I want to use Clojure to extract the titles from a Wiktionary XML dump.
I used head -n10000 > out-10000.xml
to create smaller versions of the original monster file. Then I trimmed with a text editor to make it valid XML. I renamed the files according to the number of lines inside (wc -l
):
(def data-9764 "data/wiktionary-en-9764.xml") ; 354K
(def data-99224 "data/wiktionary-en-99224.xml") ; 4.1M
(def data-995066 "data/wiktionary-en-995066.xml") ; 34M
(def data-7999931 "data/wiktionary-en-7999931.xml") ; 222M
Here is the overview of the XML structure:
<mediawiki>
<page>
<title>dictionary</title>
<revision>
<id>20100608</id>
<parentid>20056528</parentid>
<timestamp>2013-04-06T01:14:29Z</timestamp>
<text xml:space="preserve">
...
</text>
</revision>
</page>
</mediawiki>
Here is what I've tried, based on this answer to 'Clojure XML Parsing':
(ns example.core
(:use [clojure.data.zip.xml :only (attr text xml->)])
(:require [clojure.xml :as xml]
[clojure.zip :as zip]))
(defn titles
"Extract titles from +filename+"
[filename]
(let [xml (xml/parse filename)
zipped (zip/xml-zip xml)]
(xml-> zipped :page :title text)))
(count (titles data-9764))
; 38
(count (titles data-99224))
; 779
(count (titles data-995066))
; 5172
(count (titles data-7999931))
; OutOfMemoryError Java heap space java.util.Arrays.copyOfRange (Arrays.java:3209)
Am I doing something wrong in my code?
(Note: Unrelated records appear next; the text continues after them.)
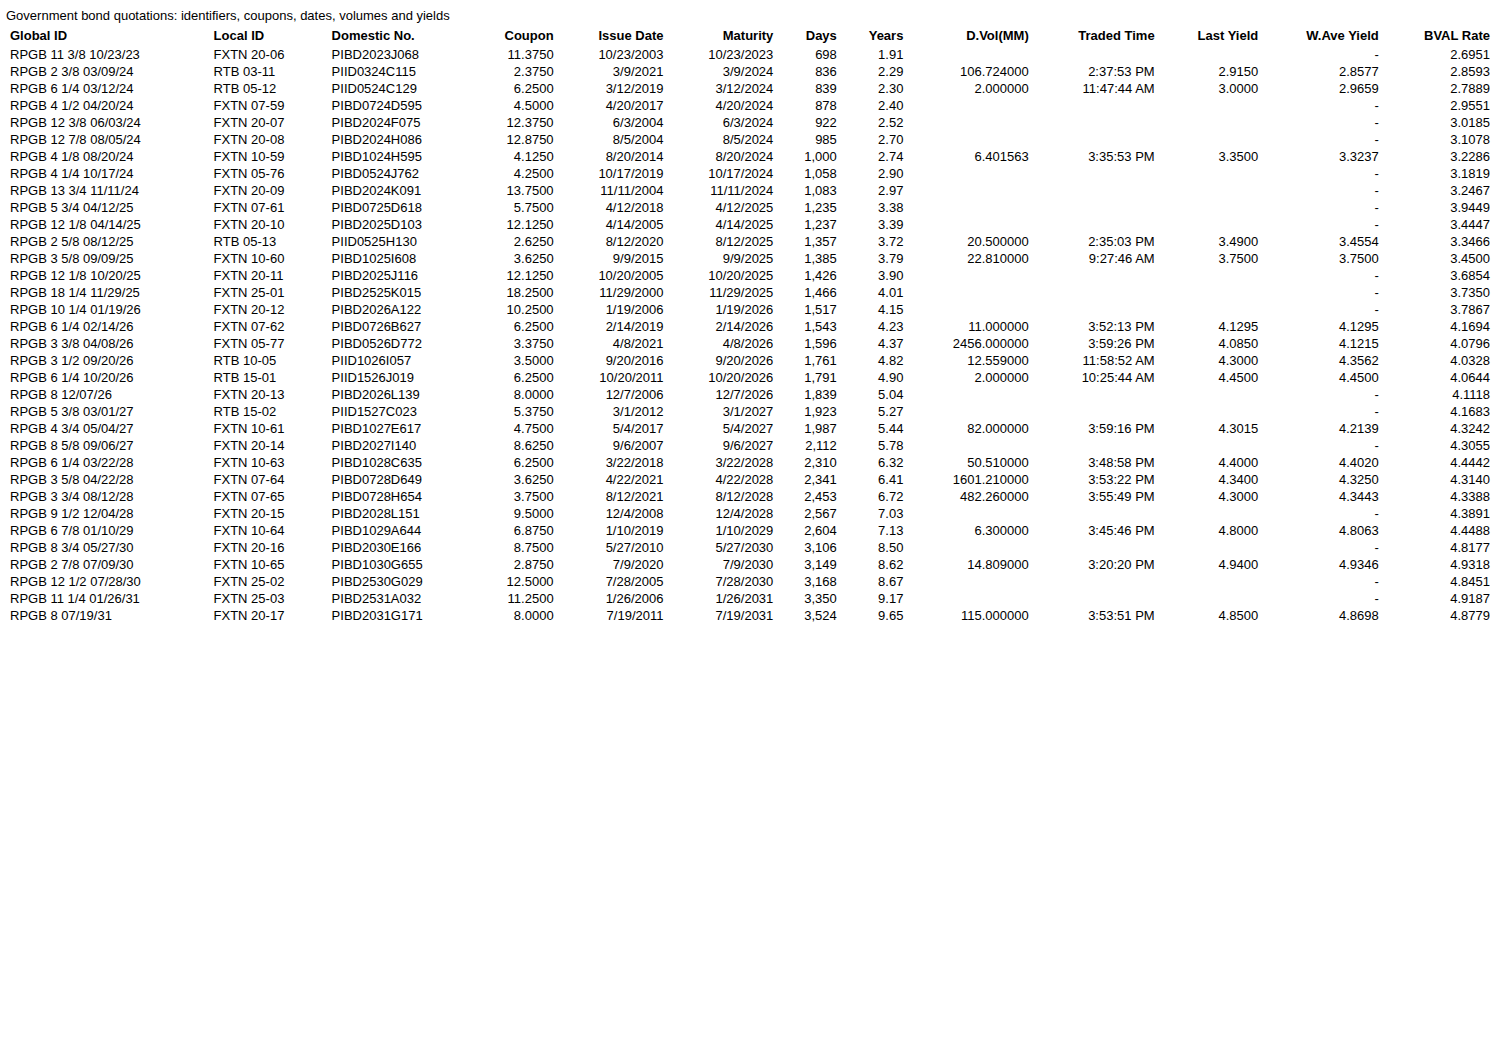Government bond quotations: identifiers, coupons, dates, volumes and yields
| Global ID | Local ID | Domestic No. | Coupon | Issue Date | Maturity | Days | Years | D.Vol(MM) | Traded Time | Last Yield | W.Ave Yield | BVAL Rate |
| --- | --- | --- | --- | --- | --- | --- | --- | --- | --- | --- | --- | --- |
| RPGB 11 3/8 10/23/23 | FXTN 20-06 | PIBD2023J068 | 11.3750 | 10/23/2003 | 10/23/2023 | 698 | 1.91 | | | | - | 2.6951 |
| RPGB 2 3/8 03/09/24 | RTB 03-11 | PIID0324C115 | 2.3750 | 3/9/2021 | 3/9/2024 | 836 | 2.29 | 106.724000 | 2:37:53 PM | 2.9150 | 2.8577 | 2.8593 |
| RPGB 6 1/4 03/12/24 | RTB 05-12 | PIID0524C129 | 6.2500 | 3/12/2019 | 3/12/2024 | 839 | 2.30 | 2.000000 | 11:47:44 AM | 3.0000 | 2.9659 | 2.7889 |
| RPGB 4 1/2 04/20/24 | FXTN 07-59 | PIBD0724D595 | 4.5000 | 4/20/2017 | 4/20/2024 | 878 | 2.40 | | | | - | 2.9551 |
| RPGB 12 3/8 06/03/24 | FXTN 20-07 | PIBD2024F075 | 12.3750 | 6/3/2004 | 6/3/2024 | 922 | 2.52 | | | | - | 3.0185 |
| RPGB 12 7/8 08/05/24 | FXTN 20-08 | PIBD2024H086 | 12.8750 | 8/5/2004 | 8/5/2024 | 985 | 2.70 | | | | - | 3.1078 |
| RPGB 4 1/8 08/20/24 | FXTN 10-59 | PIBD1024H595 | 4.1250 | 8/20/2014 | 8/20/2024 | 1,000 | 2.74 | 6.401563 | 3:35:53 PM | 3.3500 | 3.3237 | 3.2286 |
| RPGB 4 1/4 10/17/24 | FXTN 05-76 | PIBD0524J762 | 4.2500 | 10/17/2019 | 10/17/2024 | 1,058 | 2.90 | | | | - | 3.1819 |
| RPGB 13 3/4 11/11/24 | FXTN 20-09 | PIBD2024K091 | 13.7500 | 11/11/2004 | 11/11/2024 | 1,083 | 2.97 | | | | - | 3.2467 |
| RPGB 5 3/4 04/12/25 | FXTN 07-61 | PIBD0725D618 | 5.7500 | 4/12/2018 | 4/12/2025 | 1,235 | 3.38 | | | | - | 3.9449 |
| RPGB 12 1/8 04/14/25 | FXTN 20-10 | PIBD2025D103 | 12.1250 | 4/14/2005 | 4/14/2025 | 1,237 | 3.39 | | | | - | 3.4447 |
| RPGB 2 5/8 08/12/25 | RTB 05-13 | PIID0525H130 | 2.6250 | 8/12/2020 | 8/12/2025 | 1,357 | 3.72 | 20.500000 | 2:35:03 PM | 3.4900 | 3.4554 | 3.3466 |
| RPGB 3 5/8 09/09/25 | FXTN 10-60 | PIBD1025I608 | 3.6250 | 9/9/2015 | 9/9/2025 | 1,385 | 3.79 | 22.810000 | 9:27:46 AM | 3.7500 | 3.7500 | 3.4500 |
| RPGB 12 1/8 10/20/25 | FXTN 20-11 | PIBD2025J116 | 12.1250 | 10/20/2005 | 10/20/2025 | 1,426 | 3.90 | | | | - | 3.6854 |
| RPGB 18 1/4 11/29/25 | FXTN 25-01 | PIBD2525K015 | 18.2500 | 11/29/2000 | 11/29/2025 | 1,466 | 4.01 | | | | - | 3.7350 |
| RPGB 10 1/4 01/19/26 | FXTN 20-12 | PIBD2026A122 | 10.2500 | 1/19/2006 | 1/19/2026 | 1,517 | 4.15 | | | | - | 3.7867 |
| RPGB 6 1/4 02/14/26 | FXTN 07-62 | PIBD0726B627 | 6.2500 | 2/14/2019 | 2/14/2026 | 1,543 | 4.23 | 11.000000 | 3:52:13 PM | 4.1295 | 4.1295 | 4.1694 |
| RPGB 3 3/8 04/08/26 | FXTN 05-77 | PIBD0526D772 | 3.3750 | 4/8/2021 | 4/8/2026 | 1,596 | 4.37 | 2456.000000 | 3:59:26 PM | 4.0850 | 4.1215 | 4.0796 |
| RPGB 3 1/2 09/20/26 | RTB 10-05 | PIID1026I057 | 3.5000 | 9/20/2016 | 9/20/2026 | 1,761 | 4.82 | 12.559000 | 11:58:52 AM | 4.3000 | 4.3562 | 4.0328 |
| RPGB 6 1/4 10/20/26 | RTB 15-01 | PIID1526J019 | 6.2500 | 10/20/2011 | 10/20/2026 | 1,791 | 4.90 | 2.000000 | 10:25:44 AM | 4.4500 | 4.4500 | 4.0644 |
| RPGB 8 12/07/26 | FXTN 20-13 | PIBD2026L139 | 8.0000 | 12/7/2006 | 12/7/2026 | 1,839 | 5.04 | | | | - | 4.1118 |
| RPGB 5 3/8 03/01/27 | RTB 15-02 | PIID1527C023 | 5.3750 | 3/1/2012 | 3/1/2027 | 1,923 | 5.27 | | | | - | 4.1683 |
| RPGB 4 3/4 05/04/27 | FXTN 10-61 | PIBD1027E617 | 4.7500 | 5/4/2017 | 5/4/2027 | 1,987 | 5.44 | 82.000000 | 3:59:16 PM | 4.3015 | 4.2139 | 4.3242 |
| RPGB 8 5/8 09/06/27 | FXTN 20-14 | PIBD2027I140 | 8.6250 | 9/6/2007 | 9/6/2027 | 2,112 | 5.78 | | | | - | 4.3055 |
| RPGB 6 1/4 03/22/28 | FXTN 10-63 | PIBD1028C635 | 6.2500 | 3/22/2018 | 3/22/2028 | 2,310 | 6.32 | 50.510000 | 3:48:58 PM | 4.4000 | 4.4020 | 4.4442 |
| RPGB 3 5/8 04/22/28 | FXTN 07-64 | PIBD0728D649 | 3.6250 | 4/22/2021 | 4/22/2028 | 2,341 | 6.41 | 1601.210000 | 3:53:22 PM | 4.3400 | 4.3250 | 4.3140 |
| RPGB 3 3/4 08/12/28 | FXTN 07-65 | PIBD0728H654 | 3.7500 | 8/12/2021 | 8/12/2028 | 2,453 | 6.72 | 482.260000 | 3:55:49 PM | 4.3000 | 4.3443 | 4.3388 |
| RPGB 9 1/2 12/04/28 | FXTN 20-15 | PIBD2028L151 | 9.5000 | 12/4/2008 | 12/4/2028 | 2,567 | 7.03 | | | | - | 4.3891 |
| RPGB 6 7/8 01/10/29 | FXTN 10-64 | PIBD1029A644 | 6.8750 | 1/10/2019 | 1/10/2029 | 2,604 | 7.13 | 6.300000 | 3:45:46 PM | 4.8000 | 4.8063 | 4.4488 |
| RPGB 8 3/4 05/27/30 | FXTN 20-16 | PIBD2030E166 | 8.7500 | 5/27/2010 | 5/27/2030 | 3,106 | 8.50 | | | | - | 4.8177 |
| RPGB 2 7/8 07/09/30 | FXTN 10-65 | PIBD1030G655 | 2.8750 | 7/9/2020 | 7/9/2030 | 3,149 | 8.62 | 14.809000 | 3:20:20 PM | 4.9400 | 4.9346 | 4.9318 |
| RPGB 12 1/2 07/28/30 | FXTN 25-02 | PIBD2530G029 | 12.5000 | 7/28/2005 | 7/28/2030 | 3,168 | 8.67 | | | | - | 4.8451 |
| RPGB 11 1/4 01/26/31 | FXTN 25-03 | PIBD2531A032 | 11.2500 | 1/26/2006 | 1/26/2031 | 3,350 | 9.17 | | | | - | 4.9187 |
| RPGB 8 07/19/31 | FXTN 20-17 | PIBD2031G171 | 8.0000 | 7/19/2011 | 7/19/2031 | 3,524 | 9.65 | 115.000000 | 3:53:51 PM | 4.8500 | 4.8698 | 4.8779 |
Or is this perhaps a bug or limitation in the libraries I'm using? Based on REPL experimentation, it seems like the code I'm using is lazy. Underneath, Clojure uses a SAX XML parser, so that alone should not be the problem.
See also:
Update 2013-04-30:
I'd like to share some discussion from the clojure IRC channel. I've pasted an edited version below. (I removed the user names, but if you want credit, just let me know; I'll edit and give you a link.)
The entire tag is read into memory at once in
xml/parse
, long before you even call count. Andclojure.xml
uses the ~lazy SAX parser to produce an eager concrete collection. Processing XML lazily requires a lot more work than you think - and it would be work you do, not some magicclojure.xml
could do for you. Feel free to disprove by calling(count (xml/parse data-whatever))
.
To summarize, even before using zip/xml-zip
, this xml/parse
causes an OutOfMemoryError
with a large enough file:
(count (xml/parse filename))
At present, I am exploring other XML processing options. At the top of my list is clojure.data.xml as mentioned at https://stackoverflow.com/a/9946054/109618.